Secondary OHA failure was observed in 27% of the patients. In the study by Mohan et al., [5] nearly 47% of male and 53% of female lean type 2diabetes were successfully treated with diet and OHAs even after a mean duration of 9 years of diabetes. Serum insulin level is lower in lean type 2 diabetics than in obese type 2 diabetics but there was no significant difference in c-peptide level which may be due to excess extraction of insulin by the liver. [8]

In the present study it was observed that the lipid profile was not much deranged. Das et al., [8] revealed the conspicuous absence of hyperlipidemia in their patients. HDL levels were high among lean diabetic patients. High HDL has been postulated to be due excess hepatic lipase activity. [14] Ikeda et al., [15] showed no major difference irrespective of glycemic status in lean type 2 diabetics (BMI<25kg/m 2 ). Mukhyaprana et al., [6] also showed normal lipid profile in their patients. Whereas, study by Sinharoy et al., [9] showed elevated TG in lean type 2 diabetics compared to normal weight and obese type 2 diabetics. LDL was also elevated although lower than the other two groups.

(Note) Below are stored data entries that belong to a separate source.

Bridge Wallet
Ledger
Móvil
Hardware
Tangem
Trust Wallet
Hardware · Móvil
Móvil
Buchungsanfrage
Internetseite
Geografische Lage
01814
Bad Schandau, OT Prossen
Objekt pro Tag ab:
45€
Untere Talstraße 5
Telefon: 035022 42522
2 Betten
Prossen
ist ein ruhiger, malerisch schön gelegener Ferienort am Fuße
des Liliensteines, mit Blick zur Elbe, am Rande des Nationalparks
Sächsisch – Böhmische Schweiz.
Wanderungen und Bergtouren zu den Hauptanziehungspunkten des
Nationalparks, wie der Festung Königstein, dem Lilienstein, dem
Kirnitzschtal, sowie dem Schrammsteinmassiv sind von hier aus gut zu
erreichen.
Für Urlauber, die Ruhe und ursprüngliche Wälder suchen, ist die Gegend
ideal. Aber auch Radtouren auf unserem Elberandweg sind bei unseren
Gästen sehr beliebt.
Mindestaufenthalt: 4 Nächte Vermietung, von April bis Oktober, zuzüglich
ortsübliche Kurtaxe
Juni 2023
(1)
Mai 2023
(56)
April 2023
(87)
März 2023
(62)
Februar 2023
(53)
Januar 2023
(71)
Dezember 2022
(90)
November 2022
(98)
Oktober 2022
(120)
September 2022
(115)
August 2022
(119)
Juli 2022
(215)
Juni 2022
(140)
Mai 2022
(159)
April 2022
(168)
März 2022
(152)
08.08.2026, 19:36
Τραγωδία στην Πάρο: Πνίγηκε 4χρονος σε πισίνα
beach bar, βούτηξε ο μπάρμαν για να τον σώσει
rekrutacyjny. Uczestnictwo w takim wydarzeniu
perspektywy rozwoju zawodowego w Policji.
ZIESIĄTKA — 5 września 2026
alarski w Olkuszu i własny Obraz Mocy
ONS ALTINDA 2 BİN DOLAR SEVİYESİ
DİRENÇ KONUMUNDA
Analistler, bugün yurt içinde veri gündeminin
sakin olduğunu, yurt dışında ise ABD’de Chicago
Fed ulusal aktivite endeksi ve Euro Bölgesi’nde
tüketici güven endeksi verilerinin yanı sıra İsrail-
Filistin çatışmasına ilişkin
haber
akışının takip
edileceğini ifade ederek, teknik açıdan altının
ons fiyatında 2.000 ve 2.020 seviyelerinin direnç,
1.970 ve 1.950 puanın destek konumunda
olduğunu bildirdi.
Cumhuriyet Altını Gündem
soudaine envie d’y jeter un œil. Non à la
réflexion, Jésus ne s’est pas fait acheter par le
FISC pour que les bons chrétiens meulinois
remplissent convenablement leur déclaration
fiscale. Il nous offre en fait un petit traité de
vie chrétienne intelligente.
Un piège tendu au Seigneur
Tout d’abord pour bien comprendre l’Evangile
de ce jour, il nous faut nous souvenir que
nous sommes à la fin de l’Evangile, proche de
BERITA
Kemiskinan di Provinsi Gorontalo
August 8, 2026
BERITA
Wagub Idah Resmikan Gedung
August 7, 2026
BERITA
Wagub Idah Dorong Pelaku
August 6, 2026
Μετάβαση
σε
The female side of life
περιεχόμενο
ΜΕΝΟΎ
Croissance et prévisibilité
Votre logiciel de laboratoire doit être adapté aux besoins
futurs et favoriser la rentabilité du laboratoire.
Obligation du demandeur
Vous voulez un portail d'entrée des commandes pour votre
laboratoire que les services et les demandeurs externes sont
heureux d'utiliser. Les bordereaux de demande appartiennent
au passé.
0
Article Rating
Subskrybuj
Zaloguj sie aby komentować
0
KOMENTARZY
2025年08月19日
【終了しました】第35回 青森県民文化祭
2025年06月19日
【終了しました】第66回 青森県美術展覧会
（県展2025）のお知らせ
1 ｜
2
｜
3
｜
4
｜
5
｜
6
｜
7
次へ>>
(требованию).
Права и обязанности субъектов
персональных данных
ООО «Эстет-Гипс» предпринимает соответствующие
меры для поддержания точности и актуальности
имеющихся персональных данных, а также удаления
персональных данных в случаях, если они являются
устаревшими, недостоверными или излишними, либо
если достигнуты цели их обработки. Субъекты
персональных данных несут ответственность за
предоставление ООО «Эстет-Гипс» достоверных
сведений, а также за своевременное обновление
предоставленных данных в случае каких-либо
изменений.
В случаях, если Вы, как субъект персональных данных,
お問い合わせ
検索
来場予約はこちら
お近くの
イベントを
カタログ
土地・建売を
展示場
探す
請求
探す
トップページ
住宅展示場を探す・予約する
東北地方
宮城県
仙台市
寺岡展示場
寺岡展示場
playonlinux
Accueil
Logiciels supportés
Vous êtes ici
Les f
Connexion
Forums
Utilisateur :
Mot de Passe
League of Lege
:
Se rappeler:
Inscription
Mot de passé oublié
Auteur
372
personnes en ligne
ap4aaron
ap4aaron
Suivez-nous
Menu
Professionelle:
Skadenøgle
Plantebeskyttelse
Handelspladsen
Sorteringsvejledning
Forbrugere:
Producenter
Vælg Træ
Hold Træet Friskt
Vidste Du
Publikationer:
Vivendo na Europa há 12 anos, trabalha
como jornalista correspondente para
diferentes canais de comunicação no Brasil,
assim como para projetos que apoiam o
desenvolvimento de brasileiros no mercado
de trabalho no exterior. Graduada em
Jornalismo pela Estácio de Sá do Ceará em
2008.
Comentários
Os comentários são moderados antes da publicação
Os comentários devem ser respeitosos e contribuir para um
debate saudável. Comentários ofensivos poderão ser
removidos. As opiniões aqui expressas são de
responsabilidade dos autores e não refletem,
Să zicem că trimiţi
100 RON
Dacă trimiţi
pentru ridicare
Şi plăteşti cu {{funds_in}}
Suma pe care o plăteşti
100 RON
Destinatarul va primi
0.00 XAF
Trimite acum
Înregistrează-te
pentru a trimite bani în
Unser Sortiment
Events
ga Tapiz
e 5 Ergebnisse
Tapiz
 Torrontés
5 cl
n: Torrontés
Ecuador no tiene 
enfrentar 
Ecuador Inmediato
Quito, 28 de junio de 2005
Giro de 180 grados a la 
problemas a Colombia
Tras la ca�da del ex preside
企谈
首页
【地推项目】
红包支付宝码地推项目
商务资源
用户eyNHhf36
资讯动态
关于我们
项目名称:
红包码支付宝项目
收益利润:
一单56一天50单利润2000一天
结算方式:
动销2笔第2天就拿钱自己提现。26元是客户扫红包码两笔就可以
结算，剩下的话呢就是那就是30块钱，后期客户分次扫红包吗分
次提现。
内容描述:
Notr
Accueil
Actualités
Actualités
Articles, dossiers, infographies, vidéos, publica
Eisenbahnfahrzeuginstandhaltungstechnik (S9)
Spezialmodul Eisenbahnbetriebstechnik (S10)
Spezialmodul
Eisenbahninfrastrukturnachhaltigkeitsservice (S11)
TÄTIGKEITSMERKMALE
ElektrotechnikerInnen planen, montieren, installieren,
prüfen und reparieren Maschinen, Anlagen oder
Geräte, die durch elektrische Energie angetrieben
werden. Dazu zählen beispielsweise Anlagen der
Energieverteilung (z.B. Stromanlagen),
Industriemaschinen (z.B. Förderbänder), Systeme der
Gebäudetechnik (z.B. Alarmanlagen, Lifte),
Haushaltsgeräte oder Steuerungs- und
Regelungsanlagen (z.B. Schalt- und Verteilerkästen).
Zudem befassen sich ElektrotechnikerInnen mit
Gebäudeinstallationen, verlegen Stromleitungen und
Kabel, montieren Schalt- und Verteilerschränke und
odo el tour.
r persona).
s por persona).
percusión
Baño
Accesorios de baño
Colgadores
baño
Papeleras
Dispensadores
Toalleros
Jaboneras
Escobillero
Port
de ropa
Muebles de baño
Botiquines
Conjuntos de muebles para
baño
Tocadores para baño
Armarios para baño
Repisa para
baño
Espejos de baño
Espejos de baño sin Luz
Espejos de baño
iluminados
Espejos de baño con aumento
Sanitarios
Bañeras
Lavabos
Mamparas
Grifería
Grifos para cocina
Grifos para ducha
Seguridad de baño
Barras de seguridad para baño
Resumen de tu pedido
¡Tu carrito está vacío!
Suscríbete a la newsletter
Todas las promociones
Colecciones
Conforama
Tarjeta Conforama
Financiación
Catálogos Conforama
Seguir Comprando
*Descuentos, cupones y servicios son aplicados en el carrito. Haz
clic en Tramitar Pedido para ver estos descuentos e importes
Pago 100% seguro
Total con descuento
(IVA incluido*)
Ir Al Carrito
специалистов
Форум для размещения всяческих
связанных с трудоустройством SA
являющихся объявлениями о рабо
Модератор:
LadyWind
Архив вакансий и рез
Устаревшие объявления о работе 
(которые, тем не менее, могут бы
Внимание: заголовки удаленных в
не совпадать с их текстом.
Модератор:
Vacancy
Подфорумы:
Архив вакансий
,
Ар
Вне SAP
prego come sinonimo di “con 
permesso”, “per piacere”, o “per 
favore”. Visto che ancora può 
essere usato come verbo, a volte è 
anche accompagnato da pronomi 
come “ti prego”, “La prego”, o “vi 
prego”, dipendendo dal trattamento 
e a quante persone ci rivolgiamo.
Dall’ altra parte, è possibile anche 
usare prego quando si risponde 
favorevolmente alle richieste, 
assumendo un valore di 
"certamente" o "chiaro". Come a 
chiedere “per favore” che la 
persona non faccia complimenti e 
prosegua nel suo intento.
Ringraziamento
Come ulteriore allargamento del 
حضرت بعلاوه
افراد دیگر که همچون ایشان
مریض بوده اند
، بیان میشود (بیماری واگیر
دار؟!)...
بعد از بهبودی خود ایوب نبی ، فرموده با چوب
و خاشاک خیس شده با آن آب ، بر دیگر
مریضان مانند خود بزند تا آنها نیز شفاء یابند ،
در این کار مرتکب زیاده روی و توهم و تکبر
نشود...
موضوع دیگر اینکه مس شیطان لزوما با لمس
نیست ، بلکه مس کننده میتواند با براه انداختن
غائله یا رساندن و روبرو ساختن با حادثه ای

The lean type 2 diabetes mellitus is a distinct clinical entity. The clinical presentation and profile of associated complications is different in lean patients of type 2 diabetes, as compared to obese or non-lean diabetics. The prevalence of microvascular complications is much higher than macrovascular complications.The prevalence of peripheral neuropathy is highest, followed by retinopathy and nephropathy. Patients who are more aged or have poor glycemic control are more likely to develop diabetic complications. Lean type 2 diabetics can usually achieve glycemic control with OHAs, but secondary OHA failure is observed in 27% of the patients.

Limitations of the study

The number of patients in our study is small. We did not evaluate for autonomic neuropathy, and also we did not subject our patients to echocardiography or stress test in the absence of clinical suspicion of ischemic heart disease. This may have led to underreporting of neuropathy and coronary artery disease.